The perfumes of Le Galion:
  • 1930 Champs de Mai
  • 1930 222
  • 1930 111
  • 1930 Chypre
  • 1930 Indian Summer
  • 1930 Fougere 
  • 1930 Il n'est qu'a a moi
  • 1930 Galion d'Or
  • 1936 Sortilege (for blondes and brunettes, sumptuous, warm, luxurious, for evening wear)
  • 1937 Bourrasque (young, for sportswear), a forest blend/chypre perfume)
  • 1937 Shake Hands (Serrer la Main)
  • 1937 Brumes (for blondes, flowery, sweet, woody, powdery)
  • 1937 Gardenia
  • 1937 Jasmin
  • 1937 Iris
  • 1937 La Violette
  • 1937 Tubereuse
  • 1937 Snob, relaunched in 1952 (refined, rare, aristocratic)
  • 1947 Special for Gentlemen
  • 1949 Frac
  • 1950 La Rose
  • 1950 Lily of the Valley
  • 1951 Essence of Sortilege
  • 1953 Cub
  • 1953 Whip  (flowers and fruit woody chypre blend)
  • 1958 Eau de Galion (for men)
  • 1961 Eau de Vétiver
  • 1967 Extra Veille
  • 1968 Galion D'Or, relaunched
  • 1968 Vetyver
  • 1969 Eau de Vetyver
  • 1972 Eau Noble
  • 1978 Megara (floral)
  • 2014 Sortilege (reformulation and relaunch)
  • 2014 Snob (reformulation and relaunch)
  • 2014 Special for Gentlemen (reformulation and relaunch)
  • 2014 222 (reformulation and relaunch)
  • 2014 Iris (reformulation and relaunch)
  • 2014 Tubereuse (reformulation and relaunch)
  • 2014 Rose (reformulation and relaunch)
  • 2014 Whip (reformulation and relaunch)
  • 2014 Eau Noble (reformulation and relaunch)
  • 2015 Aesthete
  • 2015 Vetyver (reformulation and relaunch)
  • 2015 Cuir 
  • 2015 Essence Noble
  • 2015 Sortilege Elixir
  • 2015 Sovereign
  • Barbaresque?

Harper's Bazaar, 1950:
""Sortilège" perfume imported from France by Le Galion — a rich, round fragrance, exactly right with deep-textured autumn fabrics and deep-piled furs (it's a fox year). One ounce, $25."

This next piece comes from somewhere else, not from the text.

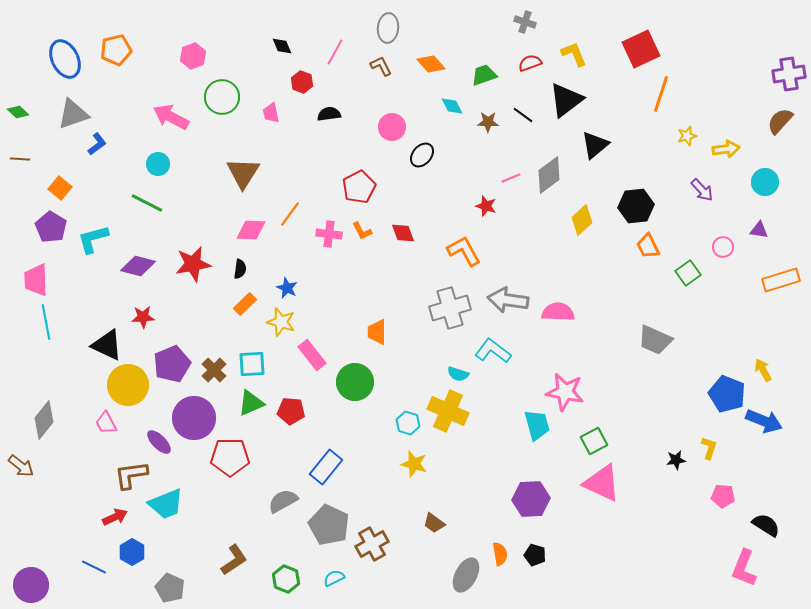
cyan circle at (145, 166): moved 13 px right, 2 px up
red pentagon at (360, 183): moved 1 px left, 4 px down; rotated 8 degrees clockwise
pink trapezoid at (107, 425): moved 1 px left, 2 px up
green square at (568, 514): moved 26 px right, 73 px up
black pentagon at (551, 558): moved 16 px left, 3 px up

L’Officiel de la Mode, 1956:
"The fragrances of Le Galion belong to the same family of passionate fragrances, both fiery and subtle, they create a trail of admirers behind those who wear them."
Fodor's Europe, 1970:
" Le Galion, "Sortilege" (for blondes and brunettes, sumptuous, warm, luxurious, for evening wear) — "Snob" (refined, rare, aristocratic)."


1 comment:

  1. I blind bought on ebay a miniature of Jasmin Le Galion and I am very happy about. It sss mells exactly how the jasmin flowers of my plants do smell. It smells so natural, really beautiful fragrance!